AI Makes You Faster at Coding—But Worse at Learning It

AlphaY Team

Content Team

Here's the uncomfortable truth about AI coding assistants: they're creating a two-tier system where experienced developers get superpowers while junior developers struggle to build foundational skills.

Anthropic just published research that should make anyone learning to code pause before reaching for ChatGPT or Claude. In a randomized controlled trial with 52 software engineers, those who used AI assistance while learning a new Python library scored 17% lower on comprehension tests than those who figured things out the old-fashioned way. The AI-assisted group averaged 50% on the quiz. The non-AI group? 67%.

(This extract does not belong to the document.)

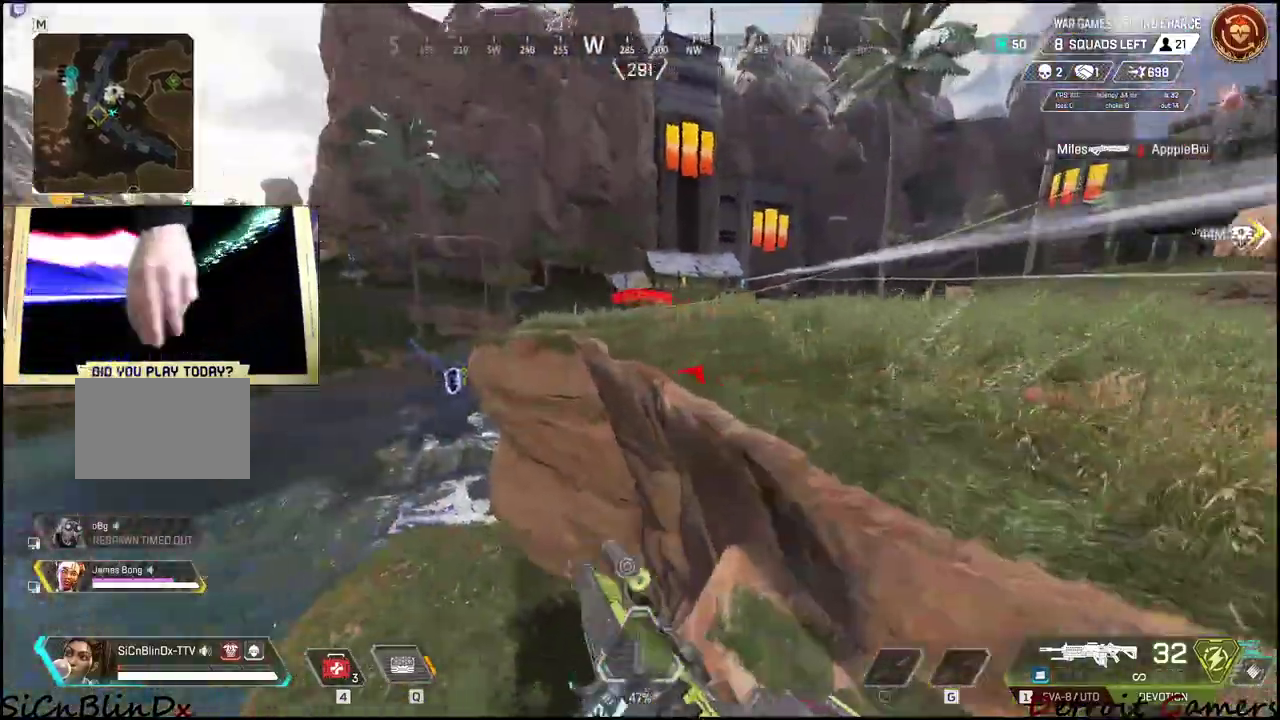
{"keys": ["d"], "events": [[33, "shift", "up"], [150, "a", "up"], [183, "a", "down"], [283, "a", "up"], [333, "d", "down"], [333, "w", "up"]]}
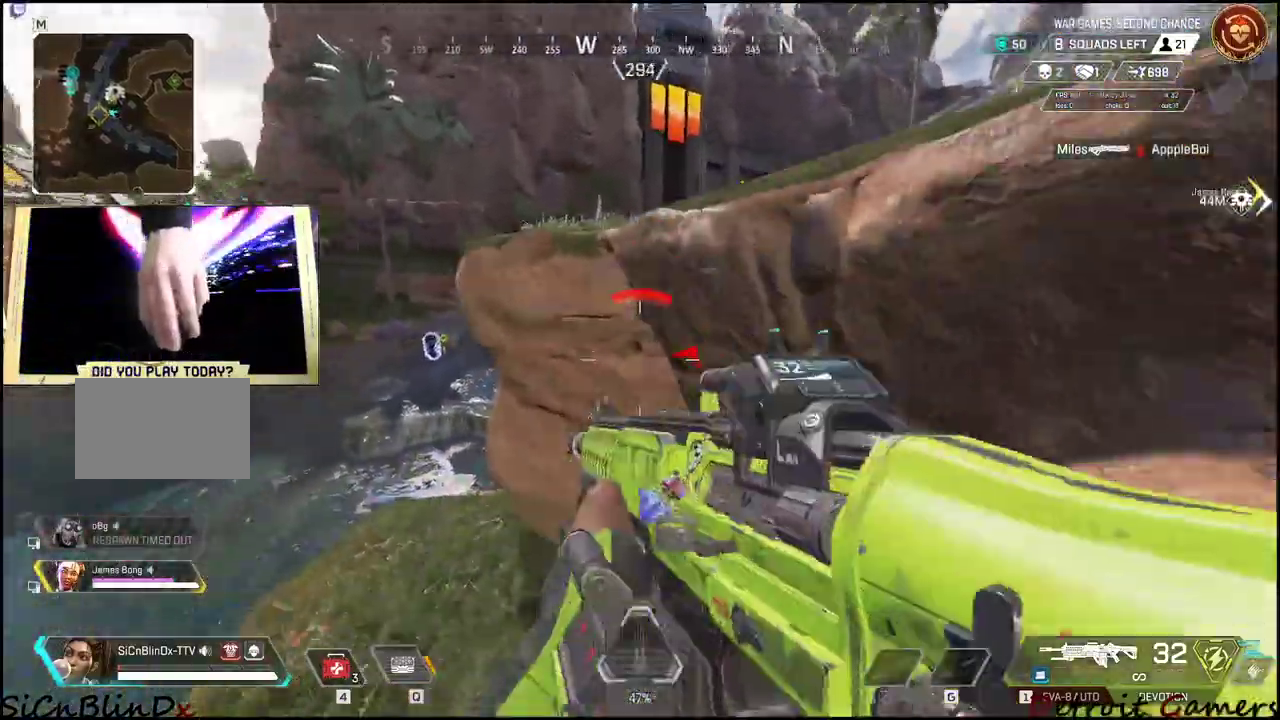
{"keys": ["a"], "events": [[66, "d", "up"], [200, "d", "down"], [400, "s", "down"], [433, "a", "down"], [433, "d", "up"], [483, "s", "up"]]}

The gap was worst in debugging—the exact skill that separates competent developers from those who copy-paste until something works. And here's the kicker: using AI didn't even make the learning group faster at completing tasks. So they learned less and didn't save time doing it.

The Skills Paradox

This creates a paradox that's already reshaping how software gets built. For developers who already know what they're doing, AI speeds up tasks by 80%. They can review AI-generated code, spot problems, and ship features faster. But for people still building mental models of how code works, AI assistance short-circuits the learning process.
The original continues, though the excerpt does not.